I watch a lot of Miami Vice. I’ve been watching it for thirty years, and I’ll probably watch it for thirty more, or for however long I have left. I’ve even been reviewing every episode, week by week, for over a year and am finally coming to the end of all five seasons. Everything about this show is embedded in my brain, from the storytelling to the politics, and has followed me through my writing career up until this day. So it makes sense that I would end up here, with the publication of The Night Charter, in the city of Miami.

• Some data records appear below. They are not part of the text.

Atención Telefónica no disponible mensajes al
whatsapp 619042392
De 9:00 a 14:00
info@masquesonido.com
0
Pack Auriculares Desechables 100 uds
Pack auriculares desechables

This is the story of Camaro Espinoza, Iraq and Afghanistan veteran with the damaged history of someone who spent a thousand days in war zones, and an entire life dealing with the fractured pieces of her past. She’s a fighter, and though she no longer wears a uniform she has discovered the warrior’s path is one that has no end.

As The Night Charter begins, she works as the captain of a charter fishing boat, trying to forget that one year before she helped kill five bad men in New York City, and trying to reconcile the memory of all the people she’s killed over the course of her life. But circumstances change to the point that she had no choice to pick up a gun again. And maybe some part of her wanted to do it all along.